== TEXT SHOWN ==

Resolution 2025-01 Regarding the Provision of Medical Facility Discharge Instructions to Blind and Low-Vision Patients in an Accessible Format of Their Choice

 

WHEREAS, patients being discharged from a hospital, emergency room, urgent-care center or out-patient surgery facility receive discharge instructions detailing the aftercare regimen the patient should follow at home; and 

WHEREAS, following these aftercare instructions is crucial to the patient’s continuing recovery, and carefully following them is often essential to prevent rehospitalization or other adverse consequences; and

WHEREAS, these discharge instructions are generally provided to the patient in print only and do not appear in patient portals such as MyChart, and therefore are not accessible to blind and low-vision patients; and 

WHEREAS, blind and low-vision patients often do not have access to someone to read them the print discharge instructions at home nor do all of them have access to technology that will do so, and even if they did, blind patients have the same right to privacy about their medical care as sighted individuals; and 

WHEREAS, the process for creating accessible documents is well known and readily achievable; and 

WHEREAS, the State of Maryland has enacted many laws calling for accessibility, such as the Patient Bill of rights, which went into effect on October 1, 2019; and 

WHEREAS, the Maryland Patient Bill of Rights specifies that patients have the right to “Receive information that is understandable by the patient which may include … Alternative formats, including large print, Braille, audio recordings, and computer files … as needed, without charge”; Now, therefore,

BE IT RESOLVED by the National Federation of the Blind of Maryland in Convention assembled this sixteenth day of February, 2025, in Ocean City, Maryland, that this organization demand that all hospitals and similar healthcare facilities, including emergency rooms, urgent care centers and out-patient surgery facilities in Maryland to immediately provide accessible discharge instructions and other relevant information, to their blind and low-vision patients; and

BE IT FURTHER RESOLVED that this organization urge these entities to place their patient discharge instructions in their patient portals in an accessible format, as they already do with post-visit notes, laboratory results, and other information; and 

BE IT FURTHER RESOLVED that this organization call upon the Maryland Department of Health and/or other relevant state entities  to issue regulations that will guarantee the safety and well-being of blind and low-vision patients when being discharged from care; and 

BE IT FURTHER RESOLVED that this organization strongly encourage these entities to work with the National Federation of the Blind’s Center of Excellence in Nonvisual Access to Education, Public Information and Commerce (CENA) to learn about accessible document preparation and other solutions.

===
== DATA TO EXAMINE ==

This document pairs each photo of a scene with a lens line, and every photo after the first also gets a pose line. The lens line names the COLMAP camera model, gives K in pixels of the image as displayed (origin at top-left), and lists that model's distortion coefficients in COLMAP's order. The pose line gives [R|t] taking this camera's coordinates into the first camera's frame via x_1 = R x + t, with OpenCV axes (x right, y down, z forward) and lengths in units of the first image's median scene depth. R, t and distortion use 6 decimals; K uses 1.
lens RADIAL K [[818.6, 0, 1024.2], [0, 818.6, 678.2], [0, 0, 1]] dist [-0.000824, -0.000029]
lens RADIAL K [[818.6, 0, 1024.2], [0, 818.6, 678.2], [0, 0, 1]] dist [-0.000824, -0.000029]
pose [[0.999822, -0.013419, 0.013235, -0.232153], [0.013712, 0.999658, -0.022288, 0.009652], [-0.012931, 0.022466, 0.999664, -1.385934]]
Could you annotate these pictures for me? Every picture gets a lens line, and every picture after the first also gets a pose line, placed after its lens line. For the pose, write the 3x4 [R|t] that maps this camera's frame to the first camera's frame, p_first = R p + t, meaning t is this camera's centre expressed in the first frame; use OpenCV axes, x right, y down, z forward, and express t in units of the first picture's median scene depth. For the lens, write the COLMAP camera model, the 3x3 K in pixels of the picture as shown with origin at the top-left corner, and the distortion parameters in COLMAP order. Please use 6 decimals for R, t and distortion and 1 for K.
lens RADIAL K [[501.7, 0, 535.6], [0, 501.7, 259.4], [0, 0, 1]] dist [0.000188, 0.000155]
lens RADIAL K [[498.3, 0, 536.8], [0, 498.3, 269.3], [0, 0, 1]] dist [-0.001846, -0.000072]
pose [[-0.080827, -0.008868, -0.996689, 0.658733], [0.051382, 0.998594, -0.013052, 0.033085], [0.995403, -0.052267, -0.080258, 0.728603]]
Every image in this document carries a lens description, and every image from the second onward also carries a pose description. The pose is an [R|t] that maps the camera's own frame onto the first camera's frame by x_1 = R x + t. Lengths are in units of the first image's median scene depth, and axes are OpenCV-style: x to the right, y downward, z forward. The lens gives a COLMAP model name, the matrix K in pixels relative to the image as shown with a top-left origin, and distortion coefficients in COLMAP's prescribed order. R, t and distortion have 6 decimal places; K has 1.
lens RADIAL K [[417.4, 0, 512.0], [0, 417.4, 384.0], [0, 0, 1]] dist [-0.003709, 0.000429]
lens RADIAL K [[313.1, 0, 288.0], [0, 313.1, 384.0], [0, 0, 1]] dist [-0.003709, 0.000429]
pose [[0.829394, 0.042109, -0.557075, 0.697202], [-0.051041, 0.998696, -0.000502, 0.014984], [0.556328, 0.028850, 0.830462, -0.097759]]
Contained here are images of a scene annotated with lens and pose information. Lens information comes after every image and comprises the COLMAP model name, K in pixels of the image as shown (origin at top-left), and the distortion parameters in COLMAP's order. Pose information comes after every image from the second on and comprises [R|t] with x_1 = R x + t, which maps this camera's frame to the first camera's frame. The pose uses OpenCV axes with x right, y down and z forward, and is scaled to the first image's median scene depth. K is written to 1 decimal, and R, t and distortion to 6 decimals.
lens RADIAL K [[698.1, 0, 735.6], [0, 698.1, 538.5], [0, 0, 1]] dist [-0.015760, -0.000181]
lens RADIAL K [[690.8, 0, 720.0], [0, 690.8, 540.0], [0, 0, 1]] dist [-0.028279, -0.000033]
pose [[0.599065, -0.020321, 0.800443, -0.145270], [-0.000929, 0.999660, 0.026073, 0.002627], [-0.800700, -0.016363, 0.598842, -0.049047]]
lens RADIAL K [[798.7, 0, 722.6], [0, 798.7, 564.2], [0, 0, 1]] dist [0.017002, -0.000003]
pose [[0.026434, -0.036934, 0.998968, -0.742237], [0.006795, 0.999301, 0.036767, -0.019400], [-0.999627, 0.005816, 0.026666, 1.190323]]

===

- EXERCISE SET -
• 1. Quote the passage of the resolution between "BE IT FURTHER RESOLVED that this organization call" and "and other solutions.", inclusive.
• 2. List every alternative format that the resolution's quotation from the Maryland Patient Bill of Rights names.
Answer from the resolution alone.

- SOLUTIONS -
• 1.
BE IT FURTHER RESOLVED that this organization call upon the Maryland Department of Health and/or other relevant state entities  to issue regulations that will guarantee the safety and well-being of blind and low-vision patients when being discharged from care; and 

BE IT FURTHER RESOLVED that this organization strongly encourage these entities to work with the National Federation of the Blind’s Center of Excellence in Nonvisual Access to Education, Public Information and Commerce (CENA) to learn about accessible document preparation and other solutions.

• 2. Large print, Braille, audio recordings, computer files